In the aftermath of life's greatest miracle--hell, right in the middle of it, actually--a heinous crime was committed.  As it was related to me by the girl who had brought in the egg/chick (dammit, what was her name?!), one of our classmates, a boy named Jay (his name is indelibly burned into my memory!), had seized the chick, still a-borning, placed it in the doorway of our classroom, and slammed the heavy wooden door on its tiny neck in such a way that its head popped right off. 

Its. Head. Popped. Right. Off.

Bear in mind that, as disturbing as this chain of events was, I had still not personally witnessed anything troubling.

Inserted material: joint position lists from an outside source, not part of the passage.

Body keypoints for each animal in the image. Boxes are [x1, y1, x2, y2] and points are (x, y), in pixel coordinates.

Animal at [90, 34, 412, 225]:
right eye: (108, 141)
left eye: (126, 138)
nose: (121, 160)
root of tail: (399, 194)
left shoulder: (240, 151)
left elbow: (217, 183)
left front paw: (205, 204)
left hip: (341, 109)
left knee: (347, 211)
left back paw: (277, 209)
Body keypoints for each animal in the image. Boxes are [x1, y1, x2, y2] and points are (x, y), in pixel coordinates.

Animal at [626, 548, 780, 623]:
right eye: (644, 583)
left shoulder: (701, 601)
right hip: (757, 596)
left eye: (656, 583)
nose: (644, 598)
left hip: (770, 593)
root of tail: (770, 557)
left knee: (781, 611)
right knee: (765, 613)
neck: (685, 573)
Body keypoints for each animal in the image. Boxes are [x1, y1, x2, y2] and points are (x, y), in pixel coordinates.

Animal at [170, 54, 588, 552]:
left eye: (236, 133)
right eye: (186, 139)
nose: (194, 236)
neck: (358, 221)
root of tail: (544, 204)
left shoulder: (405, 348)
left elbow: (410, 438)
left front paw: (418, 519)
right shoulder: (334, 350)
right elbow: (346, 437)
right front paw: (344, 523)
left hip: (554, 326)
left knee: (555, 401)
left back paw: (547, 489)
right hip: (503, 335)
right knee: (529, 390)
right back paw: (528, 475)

Yet.  My young, fragile psyche was still unscarred.  Hoping to remedy this, I quickly rushed to the scene of the crime.

Aside from having its head severed from its body, the chick was not what I had expected.  I had pictured a fluffy puff of downy yellow feathers; instead, its still-damp feathers were plastered to its body (which had not yet completely emerged from the egg), giving it a scrawny, alien appearance.  The kindergarten teacher had scooped up the mortal remains on a piece of white paper (we didn't have printer paper then, it was probably typewriter paper or mimeograph paper, and if you're too young to know what a mimeograph is, I hate you).  The body, still half-in, half-out of the egg, lay a few inches away from the head, which had a little pool of blood around it.  I remember being a little surprised at how small that pool of blood was.  But mostly I remember how fascinated and horrified I was by the fact that the head was still alive.

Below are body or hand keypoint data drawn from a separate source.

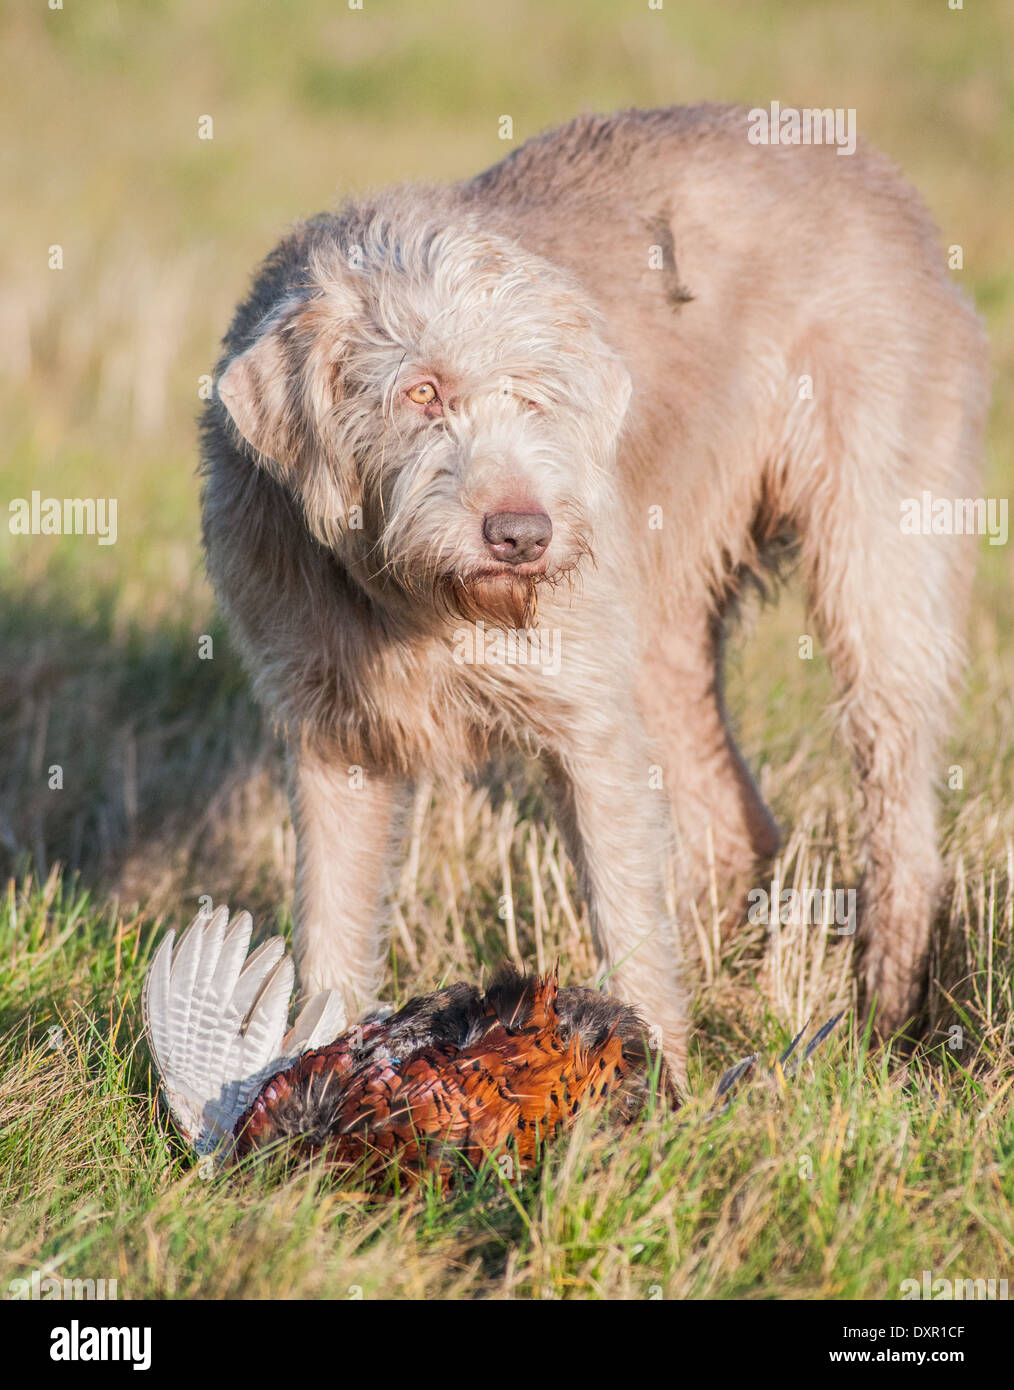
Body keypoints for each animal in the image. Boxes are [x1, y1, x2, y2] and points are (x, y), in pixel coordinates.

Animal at [200, 102, 990, 1089]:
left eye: (539, 398)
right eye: (421, 392)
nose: (521, 534)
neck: (414, 598)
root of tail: (874, 169)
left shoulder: (589, 724)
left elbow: (623, 912)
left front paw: (652, 1090)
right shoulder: (330, 738)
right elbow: (330, 928)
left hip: (874, 557)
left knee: (894, 778)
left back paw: (886, 1010)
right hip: (664, 630)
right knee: (731, 821)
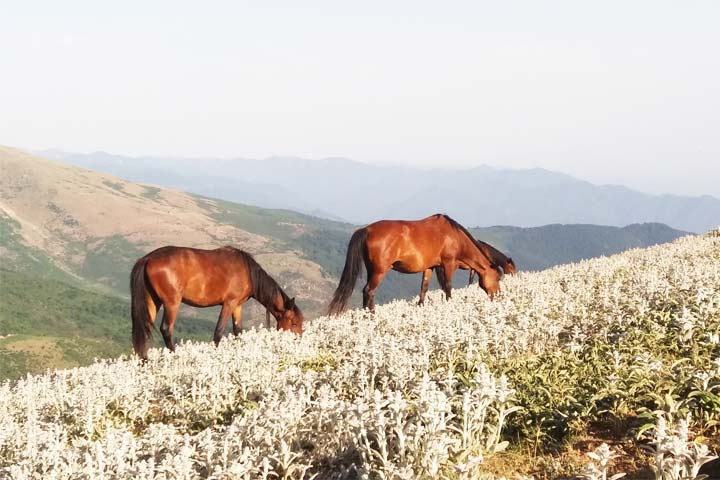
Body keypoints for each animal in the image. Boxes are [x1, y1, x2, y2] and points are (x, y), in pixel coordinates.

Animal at [131, 246, 302, 358]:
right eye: (294, 323)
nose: (298, 341)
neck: (248, 272)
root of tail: (147, 259)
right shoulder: (229, 303)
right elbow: (218, 332)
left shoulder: (237, 306)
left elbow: (238, 331)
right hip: (172, 303)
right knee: (166, 329)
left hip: (153, 301)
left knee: (144, 328)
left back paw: (144, 360)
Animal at [328, 215, 500, 316]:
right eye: (498, 278)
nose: (498, 296)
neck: (454, 236)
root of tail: (367, 229)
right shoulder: (449, 263)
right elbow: (448, 287)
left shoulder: (429, 267)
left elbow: (424, 288)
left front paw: (420, 306)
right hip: (379, 271)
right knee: (368, 291)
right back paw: (371, 316)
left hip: (372, 270)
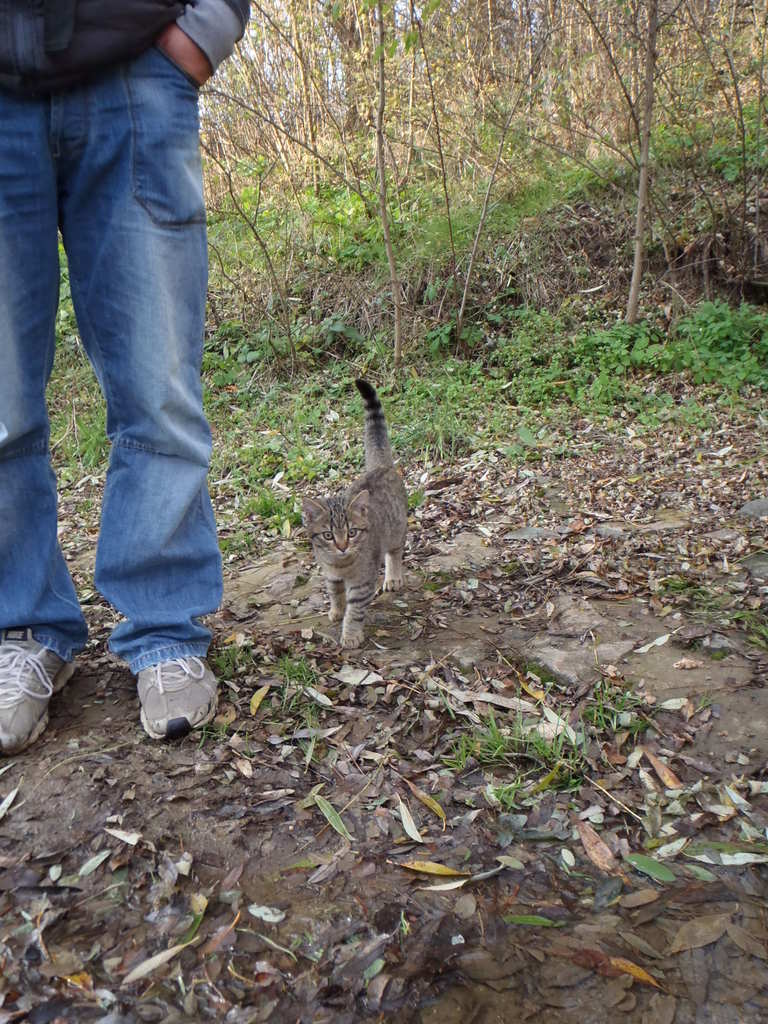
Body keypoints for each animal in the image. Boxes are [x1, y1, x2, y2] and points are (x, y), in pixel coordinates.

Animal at [301, 376, 409, 647]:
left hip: (396, 529)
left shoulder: (362, 583)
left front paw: (350, 634)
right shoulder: (331, 575)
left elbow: (355, 610)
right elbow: (335, 593)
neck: (341, 565)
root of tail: (381, 467)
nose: (342, 546)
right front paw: (336, 610)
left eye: (352, 532)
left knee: (395, 551)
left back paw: (393, 576)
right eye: (328, 535)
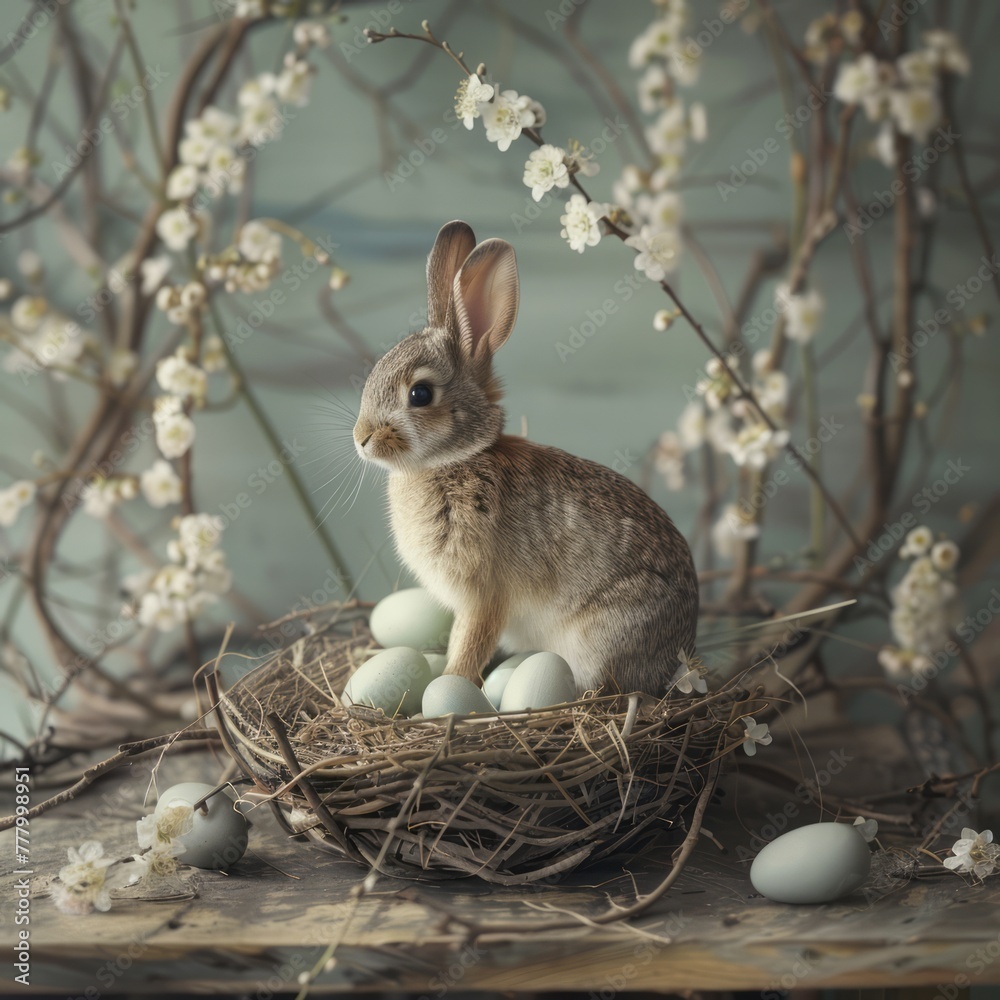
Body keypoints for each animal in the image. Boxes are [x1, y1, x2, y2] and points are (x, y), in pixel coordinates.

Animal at [353, 220, 699, 697]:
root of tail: (682, 654)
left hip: (603, 638)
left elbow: (469, 643)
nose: (361, 438)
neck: (454, 460)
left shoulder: (483, 596)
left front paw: (449, 684)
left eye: (420, 394)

Of course, it wasn't really alive, but the little beak was still opening and shutting silently; I could almost hear the ghost of the peeping sound it was trying to make.  The beak would open grotesquely wide, then it would shut, then open again.  And again.  And again.  Peep.  Peep.  Peep.  There were only three of us children who had not already fled the scene in terror--all boys, of course.

I am fairly certain that my kindergarten teacher was completely discombobulated by the atrocity that had just been perpetrated so unexpectedly; that is the only way I can explain what happened next.  She shoved the piece of paper, with its mangled occupant, into the hand of the boy standing next to me, and ordered the three of us to take the victim into the bathroom and flush it.

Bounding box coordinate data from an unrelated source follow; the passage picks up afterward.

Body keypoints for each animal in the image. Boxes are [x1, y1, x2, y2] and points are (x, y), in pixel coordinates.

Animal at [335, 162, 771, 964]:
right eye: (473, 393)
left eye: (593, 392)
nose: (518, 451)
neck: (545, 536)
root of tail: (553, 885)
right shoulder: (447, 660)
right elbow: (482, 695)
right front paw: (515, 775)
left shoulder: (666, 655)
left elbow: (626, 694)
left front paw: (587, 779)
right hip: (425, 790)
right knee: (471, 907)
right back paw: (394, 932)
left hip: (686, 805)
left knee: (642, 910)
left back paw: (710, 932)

Our kindergarten class was in a shabby little outbuilding separated from the dungeon-like elementary school we attended, so we had our own little unisex bathroom connected to the classroom.  Our strange little funeral procession--three six-year old pallbearers carrying a murdered chick on a piece of mimeograph paper (Google it!), no mourners--marched into the bathroom and right up to the toilet.  Where we stood, staring, mesmerized, at the still-silently-peeping corpse we were supposed to flush.  Peep.  Peep.  Peep.  We still weren't convinced it was actually dead, so flushing it seemed wrong somehow.  Peep.  Peep.  Peep.

I'm not sure how long we stood there before the teacher came in, wordlessly grabbed the paper, flung the whole mess into the toilet and flushed.  Peep.  The three of us stood, helplessly transfixed, as paper, body, and head all began circling, independently of each other.  Peep.  That head, that hideous, silent, peeping head continued to convulse, open and shut, open and shut.  Peep.  Peep.  Peep.  It just kept circling and peeping, circling and peeping. 

This whole memory has a very surreal, dreamlike quality to it, even now.  Some might think my traumatized little six-year-old brain imagined it, that disembodied head and its deathly-silent peeping on its circular journey around that watery vortex to the grave.  Maybe.  But I swear, I remember with absolute perfect clarity, that tiny head, its beak opening and shutting, peeping, peeping, peeping, all the way down, until it disappeared into the sewer.

I'll probably have nightmares about it tonight.